Dutch bank ING probed for money laundering, corruption

ING bank

Leading Dutch bank ING is under criminal investigation in The Netherlands due to concerns related to “money laundering and corrupt practises”, bank officials and prosecutors said Wednesday.

The Dutch anti-fraud agency FIOD “is leading, under the direction of the Dutch prosecution service, an inquiry into ING Bank N.V,” Marieke van der Molen, spokeswoman for the prosecutors, said.

“The bank is suspected of not having notified, or not having notified early enough, unusual transactions,” she stated.

Among suspect payments are funds from Russian telecoms company VimpelCom to an Uzbek civil servant.

The Dutch daily Financieele Dagblad said investigators are probing what role the Amsterdam-based banking and insurance multinational may have had in the payment of possible bribes.

ING “may not have, or failed to adequately, investigate its clients, which is obligatory” under international laws to counter money-laundering and terrorism financing, Molen added.

ING spokesman Raymond Vermeulen said: “These investigations concern the compliance with various requirements related to the on-boarding of clients, transaction screening and reporting of suspicious activities, all to prevent the facilitating of money laundering and corrupt practices.”
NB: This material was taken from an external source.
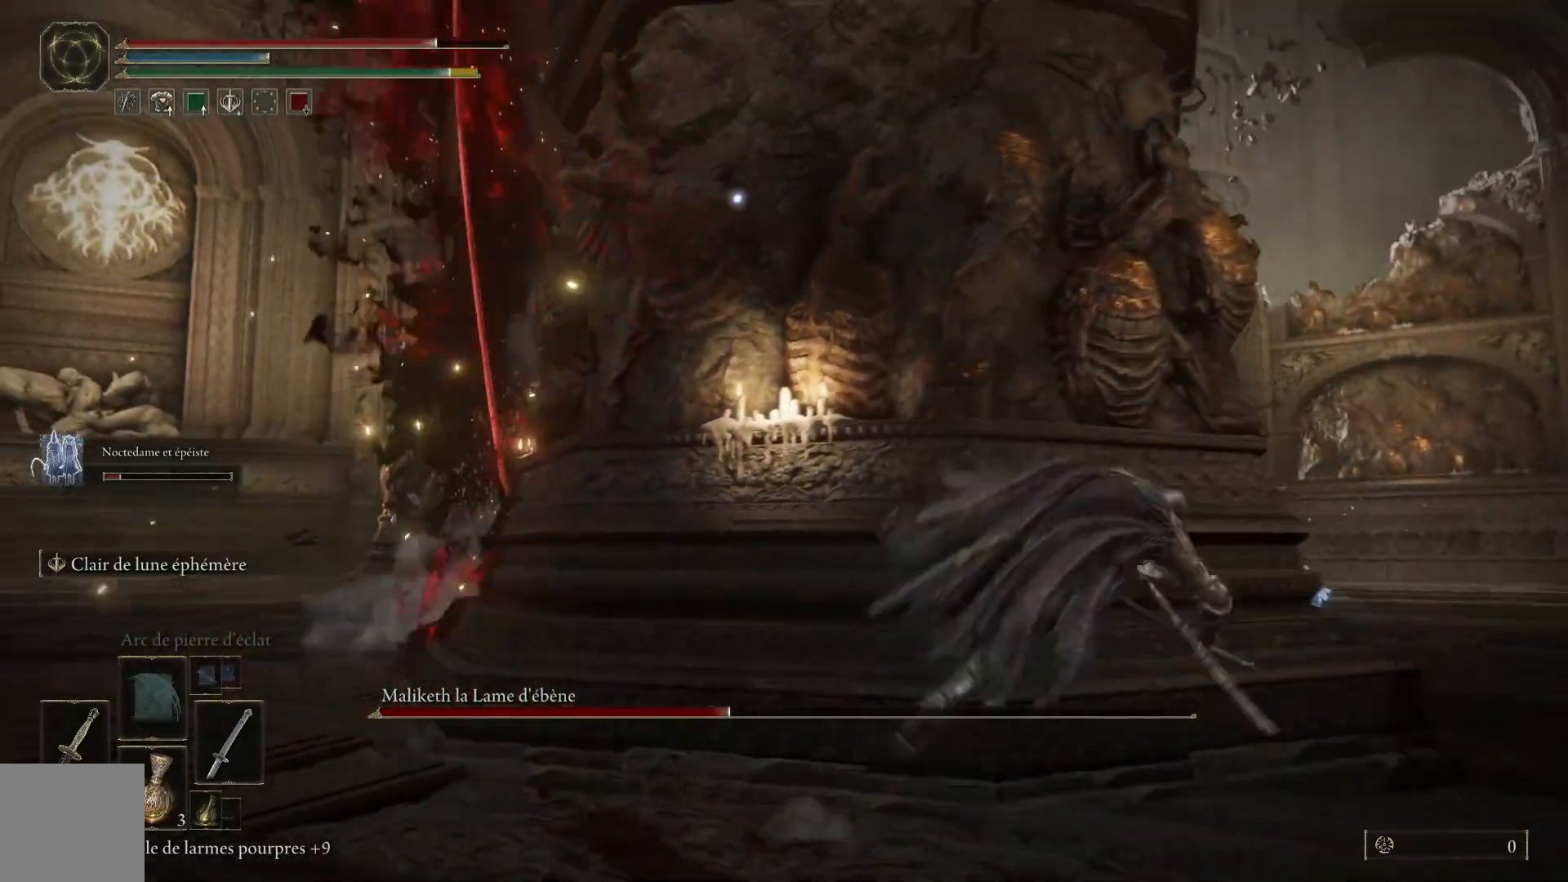
{"buttons": [], "left_stick": "center", "right_stick": "center", "events": [[333, "left_stick", "center"]]}
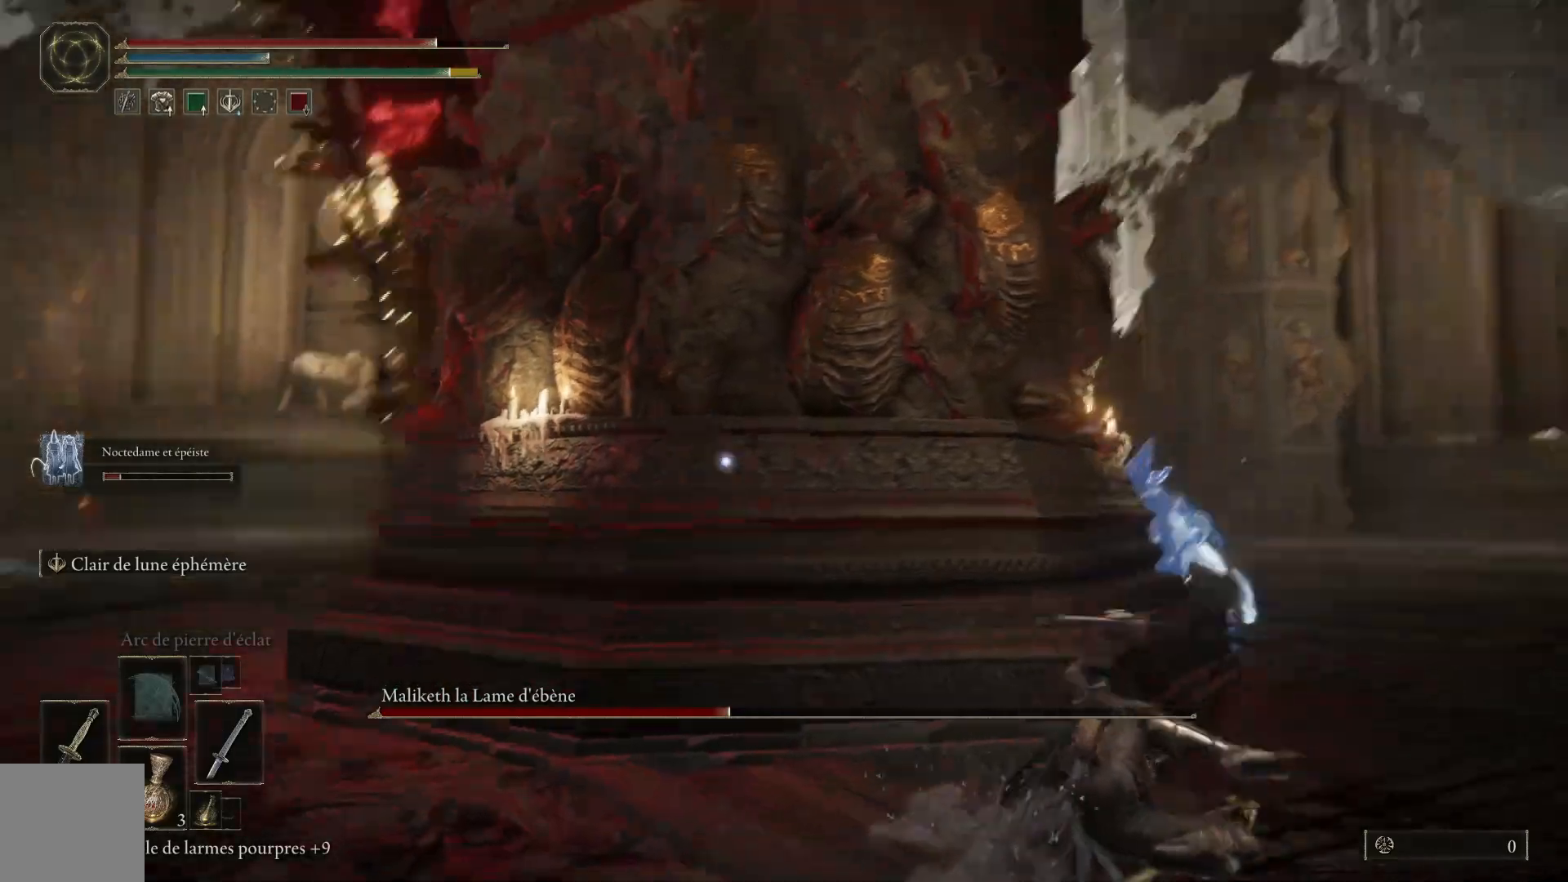
{"buttons": [], "left_stick": "right", "right_stick": "center", "events": [[67, "left_stick", "right"]]}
The bank was cooperating “with the investigations,” he said, but adding he could not comment further as the matter was under investigation.

In its annual report released last week, ING said it has “also received related information requests from US authorities”.

“It is currently not feasible to determine how the ongoing investigations and requests may be resolved or the timing of any such resolution,” it added. If could also not predict the scope of any fines or penalties.

In 2012, ING agreed to pay a record $619 million to the US authorities to settle accusations that it had violated American sanctions banning transactions with Cuba, Iran, Myanmar and Sudan.

ING has over 52,000 employees and customers in over 40 countries.